→ PROBLEM REQUIREMENTS
Rewrite the data from the line with "Chief Electoral Officer" up to and including the line with "Member and Employee Portal", putting "Staff" wherever "Employee" appears and keeping everything else the same. Return only those lines.

→ RECORDS SHOWN

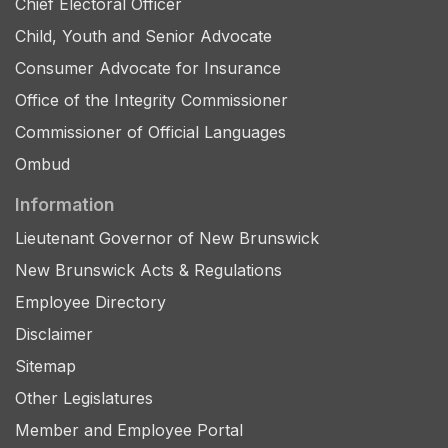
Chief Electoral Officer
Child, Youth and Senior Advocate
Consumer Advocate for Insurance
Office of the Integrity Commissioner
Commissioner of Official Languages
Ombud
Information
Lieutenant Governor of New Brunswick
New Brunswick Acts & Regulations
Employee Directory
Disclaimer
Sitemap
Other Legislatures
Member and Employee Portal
* * *
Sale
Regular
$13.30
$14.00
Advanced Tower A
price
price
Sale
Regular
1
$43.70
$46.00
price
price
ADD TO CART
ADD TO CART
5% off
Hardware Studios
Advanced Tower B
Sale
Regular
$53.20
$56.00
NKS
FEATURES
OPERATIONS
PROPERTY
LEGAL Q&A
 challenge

→ WRITTEN REPLY
Chief Electoral Officer
Child, Youth and Senior Advocate
Consumer Advocate for Insurance
Office of the Integrity Commissioner
Commissioner of Official Languages
Ombud
Information
Lieutenant Governor of New Brunswick
New Brunswick Acts & Regulations
Staff Directory
Disclaimer
Sitemap
Other Legislatures
Member and Staff Portal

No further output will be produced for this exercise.